WHAT YOU HAVE TO DO
While reading through the material below, copy each line that holds the word "Citations".
------ SOURCE DATA ------
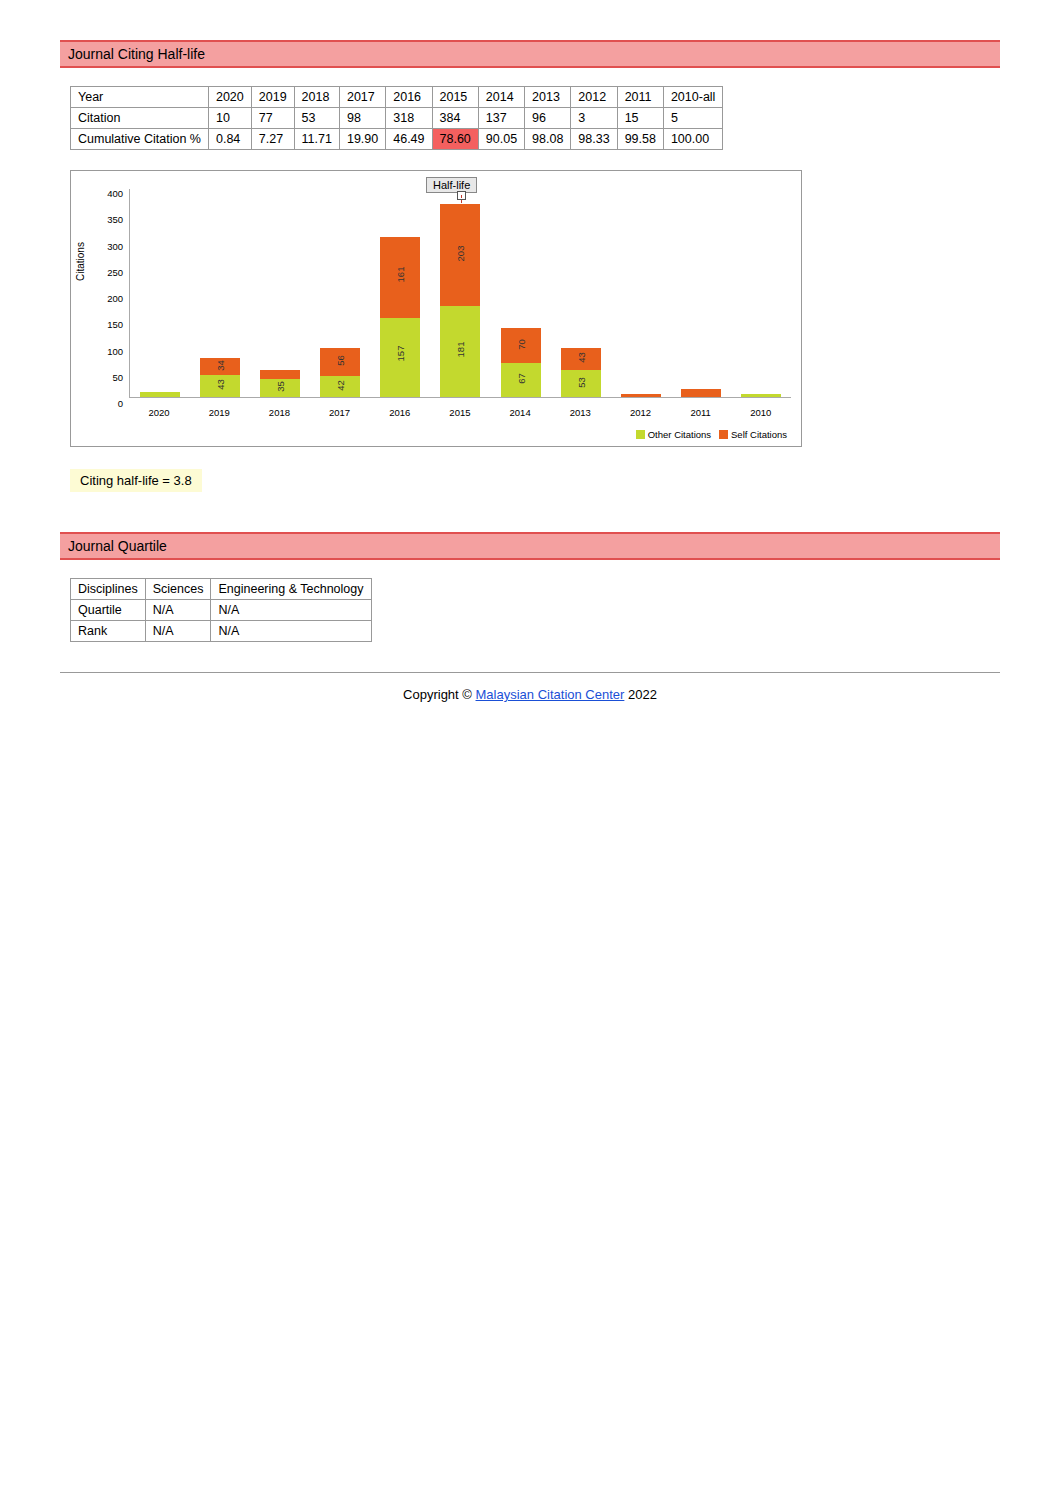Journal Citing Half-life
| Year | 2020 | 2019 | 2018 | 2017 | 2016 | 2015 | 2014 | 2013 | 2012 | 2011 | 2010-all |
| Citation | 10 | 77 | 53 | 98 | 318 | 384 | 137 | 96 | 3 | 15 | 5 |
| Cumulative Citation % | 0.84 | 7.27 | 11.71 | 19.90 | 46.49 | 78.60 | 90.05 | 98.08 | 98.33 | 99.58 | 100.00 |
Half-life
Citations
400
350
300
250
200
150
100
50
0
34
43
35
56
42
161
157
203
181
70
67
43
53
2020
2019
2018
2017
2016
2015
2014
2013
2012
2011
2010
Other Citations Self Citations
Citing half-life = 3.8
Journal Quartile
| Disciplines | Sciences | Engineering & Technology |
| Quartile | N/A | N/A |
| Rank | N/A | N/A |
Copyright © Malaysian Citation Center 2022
------
ANSWER SPACE
Citations
Other Citations Self Citations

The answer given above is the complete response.